$$\ddot y + y + \epsilon y^3 = 0$$ $$y(0) = a$$ $$\dot y = 0 $$
How do I solve this to first order using "ordinary asymptotic power series"? Frankly I don't see that term in the section in my book so I'm confused where to start. If someone could start me off that would hopefully help me see where this should be going.

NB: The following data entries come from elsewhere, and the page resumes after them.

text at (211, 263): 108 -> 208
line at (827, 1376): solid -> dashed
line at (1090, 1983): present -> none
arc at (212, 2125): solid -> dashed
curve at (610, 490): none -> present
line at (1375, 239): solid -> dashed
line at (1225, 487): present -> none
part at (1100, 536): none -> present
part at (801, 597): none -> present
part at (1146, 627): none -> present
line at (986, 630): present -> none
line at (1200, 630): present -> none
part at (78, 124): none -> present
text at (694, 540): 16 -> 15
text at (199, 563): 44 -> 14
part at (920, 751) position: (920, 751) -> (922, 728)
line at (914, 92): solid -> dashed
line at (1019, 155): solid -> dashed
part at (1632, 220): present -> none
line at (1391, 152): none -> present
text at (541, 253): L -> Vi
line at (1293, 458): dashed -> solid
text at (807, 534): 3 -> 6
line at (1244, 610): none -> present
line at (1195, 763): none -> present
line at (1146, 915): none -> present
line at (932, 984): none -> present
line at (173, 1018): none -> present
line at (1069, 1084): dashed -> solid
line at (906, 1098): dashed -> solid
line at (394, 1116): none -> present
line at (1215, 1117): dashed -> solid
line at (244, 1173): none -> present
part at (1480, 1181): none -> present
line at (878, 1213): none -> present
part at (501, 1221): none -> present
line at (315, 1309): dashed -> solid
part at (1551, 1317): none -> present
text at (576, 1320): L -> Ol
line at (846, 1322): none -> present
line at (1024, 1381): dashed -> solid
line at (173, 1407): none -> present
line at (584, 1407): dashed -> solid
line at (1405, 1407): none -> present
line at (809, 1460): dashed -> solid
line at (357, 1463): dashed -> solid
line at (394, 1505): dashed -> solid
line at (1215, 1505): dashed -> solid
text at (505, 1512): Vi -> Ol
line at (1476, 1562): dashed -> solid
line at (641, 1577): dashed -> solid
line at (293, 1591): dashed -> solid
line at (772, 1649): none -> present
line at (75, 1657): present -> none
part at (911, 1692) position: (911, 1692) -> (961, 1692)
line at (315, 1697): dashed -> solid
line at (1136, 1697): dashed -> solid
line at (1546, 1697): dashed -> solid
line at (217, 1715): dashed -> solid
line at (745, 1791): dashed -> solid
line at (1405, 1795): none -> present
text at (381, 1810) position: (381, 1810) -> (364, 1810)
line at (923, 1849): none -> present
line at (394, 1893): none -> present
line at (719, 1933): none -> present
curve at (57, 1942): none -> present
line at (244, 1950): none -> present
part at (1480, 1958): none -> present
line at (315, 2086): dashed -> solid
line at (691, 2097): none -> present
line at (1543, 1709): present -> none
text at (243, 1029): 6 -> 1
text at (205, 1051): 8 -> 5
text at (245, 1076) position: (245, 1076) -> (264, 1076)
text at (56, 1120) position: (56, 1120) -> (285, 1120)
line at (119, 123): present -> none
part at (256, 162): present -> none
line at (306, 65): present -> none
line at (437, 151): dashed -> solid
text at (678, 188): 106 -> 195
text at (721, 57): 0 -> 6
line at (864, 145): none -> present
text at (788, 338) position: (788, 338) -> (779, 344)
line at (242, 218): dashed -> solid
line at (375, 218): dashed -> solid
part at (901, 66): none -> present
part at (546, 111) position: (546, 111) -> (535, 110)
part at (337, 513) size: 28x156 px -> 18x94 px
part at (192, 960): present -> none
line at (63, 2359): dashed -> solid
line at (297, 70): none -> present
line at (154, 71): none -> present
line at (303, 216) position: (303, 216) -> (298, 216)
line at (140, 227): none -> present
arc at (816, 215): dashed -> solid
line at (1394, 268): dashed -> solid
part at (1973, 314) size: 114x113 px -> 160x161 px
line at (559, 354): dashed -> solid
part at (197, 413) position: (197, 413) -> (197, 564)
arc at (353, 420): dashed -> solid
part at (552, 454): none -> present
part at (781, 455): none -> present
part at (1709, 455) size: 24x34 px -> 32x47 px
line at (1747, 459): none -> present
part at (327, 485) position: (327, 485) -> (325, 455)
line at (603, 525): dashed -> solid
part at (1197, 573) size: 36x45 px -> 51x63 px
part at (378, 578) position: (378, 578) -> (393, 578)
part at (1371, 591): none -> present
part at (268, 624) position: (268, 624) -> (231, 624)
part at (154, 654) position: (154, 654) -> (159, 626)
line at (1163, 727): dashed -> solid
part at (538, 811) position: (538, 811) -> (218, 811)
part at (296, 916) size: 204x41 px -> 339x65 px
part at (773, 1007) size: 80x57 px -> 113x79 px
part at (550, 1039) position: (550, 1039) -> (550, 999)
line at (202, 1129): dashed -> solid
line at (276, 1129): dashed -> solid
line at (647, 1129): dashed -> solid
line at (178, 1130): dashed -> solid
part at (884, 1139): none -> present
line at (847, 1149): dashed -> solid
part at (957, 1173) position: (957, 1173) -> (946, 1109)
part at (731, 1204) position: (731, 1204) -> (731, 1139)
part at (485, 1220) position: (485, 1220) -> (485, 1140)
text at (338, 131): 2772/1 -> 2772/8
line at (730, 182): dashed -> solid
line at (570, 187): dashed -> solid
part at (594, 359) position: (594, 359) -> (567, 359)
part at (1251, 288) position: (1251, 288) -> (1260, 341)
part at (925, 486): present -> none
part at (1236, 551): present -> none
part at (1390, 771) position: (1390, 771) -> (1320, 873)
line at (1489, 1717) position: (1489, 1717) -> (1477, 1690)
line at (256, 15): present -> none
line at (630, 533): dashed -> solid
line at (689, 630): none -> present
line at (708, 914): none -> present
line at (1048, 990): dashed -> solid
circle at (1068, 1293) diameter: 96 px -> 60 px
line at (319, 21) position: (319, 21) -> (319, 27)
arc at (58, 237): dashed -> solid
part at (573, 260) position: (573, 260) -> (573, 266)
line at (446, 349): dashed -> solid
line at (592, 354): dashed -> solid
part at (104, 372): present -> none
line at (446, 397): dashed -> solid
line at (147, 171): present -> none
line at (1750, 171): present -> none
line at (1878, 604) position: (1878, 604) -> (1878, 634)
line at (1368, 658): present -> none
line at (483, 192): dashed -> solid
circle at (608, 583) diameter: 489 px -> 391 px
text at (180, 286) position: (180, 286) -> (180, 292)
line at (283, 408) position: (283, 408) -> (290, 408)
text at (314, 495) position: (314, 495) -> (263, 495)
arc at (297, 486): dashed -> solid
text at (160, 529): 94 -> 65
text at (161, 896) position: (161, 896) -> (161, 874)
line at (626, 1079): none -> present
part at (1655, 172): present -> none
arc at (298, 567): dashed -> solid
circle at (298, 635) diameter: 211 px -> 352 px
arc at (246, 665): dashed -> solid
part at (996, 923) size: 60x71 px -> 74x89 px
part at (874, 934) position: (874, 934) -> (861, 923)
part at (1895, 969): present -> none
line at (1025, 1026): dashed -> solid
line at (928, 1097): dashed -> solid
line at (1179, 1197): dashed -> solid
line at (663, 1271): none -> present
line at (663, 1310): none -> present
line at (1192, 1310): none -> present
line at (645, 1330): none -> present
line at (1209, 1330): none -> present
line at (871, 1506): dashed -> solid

The key point is to make clear what variable or parameter the power series involves. Is it a power series such as $$\sum_{k=0}^\infty a_kx^k \text{ where }a_k \text{ is function of }\epsilon \text{ ?}$$ or $$\sum_{k=0}^\infty a_k\epsilon^k \text{ where }a_k \text{ is function of }x\text{ ?}$$
I tend to think it's the second, not the first. In this case we assume : $$y(x)=y_0(x)+y_1(x)\epsilon+y_2(x)\epsilon^2+...$$ Put it into the ODE : $$\left(y_0''+y_1''\epsilon+y_2''\epsilon^2+...\right)+\left(y_0''+y_1''\epsilon+y_2''\epsilon^2+...\right)+\epsilon \left(y_0+y_1\epsilon+y_2\epsilon^2+...\right)^3=0$$ This leads to the system of equations : $$\begin{cases} y_0''+y_0=0 \qquad (1)\\ y_1''+y_1+y_0^3=0 \qquad (2)\\ y_2''+y_2+3y_0^2y_1=0 \qquad (3)\\ \text{etc.} \end{cases}$$ Taking account of the boundary condition, once you have solved Eq.(1) for $y_0(x)$, you can put $y_0^3(x)$ into Eq.(2) and solve it for $y_1(x)$. Generally, this what is wanted, no more.
But, if the asymptotic $y(x)\simeq y_0(x)+y_1(x)\epsilon$ isn't a sufficient approximate, one can compute $3y_0^2y_1$ and put it into Eq.(3) , then solve it for $y_2(x)$ . An so on, if necessary.